Just wanted to share a Halloween Story I wrote today for a fellow friend of mine who is sponsoring a Halloween Contest on her blog. Here is the link to the contest: http://bekkilynn.blogspot.com
French Quarter Fright
“I think I’m gonna hurl…” Laurie grabbed Felicia’s hair as she suddenly doubled over.
“I told you not to have that last Hurricane.”
“That was three drinks ago,” Felicia choked.
“True, but at least I said it.” However, her scolding fell on deaf ears as Felicia proceeded to purge her system. Not wanting to get sick herself, Laurie looked away.
The streets of New Orleans were packed with revelers and sinners alike on this last day of Mardi Gras. And like Felicia, many of them were committing as many sins as they could before the start of Lent.
“What the hell is that smell.” Laurie wrinkled her nose in distaste. Although an odd smells or two wasn’t out of the ordinary for such a huge gathering of people in a two mile radius. However, this was something altogether different it was something akin to road kill or death itself.
As a precaution, Laurie proceeded to check the bottom of her sneakers. However, the soles still looked fairly new. Not wanting to chance a look at the gem Felicia was gifting New Orleans proper, Laurie proceeded to scan the hundreds of revelers milling about in the street.
“Hey buddy Halloween’s over,” Laurie mumbled under her breath as her eyes fell on a guy on the opposite curb.
Attired in tattered clothing, his scraggly brown hair hung in limp strings around his gaunt face which from the look of it hadn’t seen the light of day in years.
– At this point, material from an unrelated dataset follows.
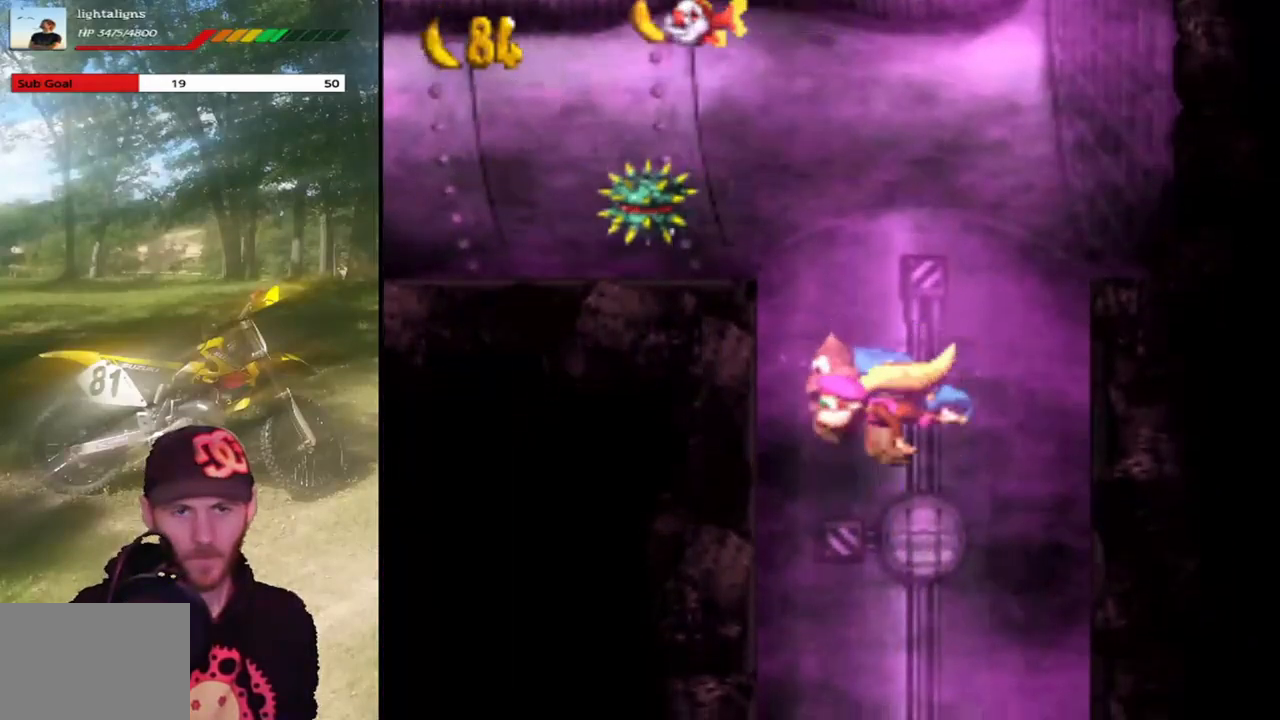
{"buttons": [], "events": [[167, "CROSS", "down"], [267, "CROSS", "up"]]}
His coal black eyes hung in sagging sockets, his nose was strangely misshaped from several breaks, and his lips appeared greasy.
The crowd suddenly parted and her eyes were drawn to the rat dangly between his gaunt fingers. Blood dripped from its neck.
“What the fuck?” Laurie whispered her eyes swinging back to the man’s face. And in growing retrospection, she realized that his lips were not stained with grease but blood.
“Mmmmm…fmmmm.” Laurie struggled with the words in which her lips refused to form. She tried to move and her feet seemed rooted to the curb. “Feelllll,” she moaned again. But her friend did not come to her rescue – still too occupied with her own misery. Her eyes swung back to the creature.
Now that he had her undivided attention, he threw the rat in the gutter and stepped down off of the curb. Sensing her dilemma, it smiled – the gesture producing a pair of badly decaying three inch incisors.
“Mmmmmmm!” Laurie cried.
And then…Felicia suddenly staightened up from the curb. “Whew! I think I’m better now come on I hear Bloody Mary’s settle the stomach.” Oblivious to her plight, she took her hand and proceeded to pull her down the sidewalk.
“D-d-did you see that thing back there?” Laurie asked.
“I t-t-think it was a vampire,” Laurie whispered. She then stopped in her tracks and pointed back to where they’d come…but, the creature was gone.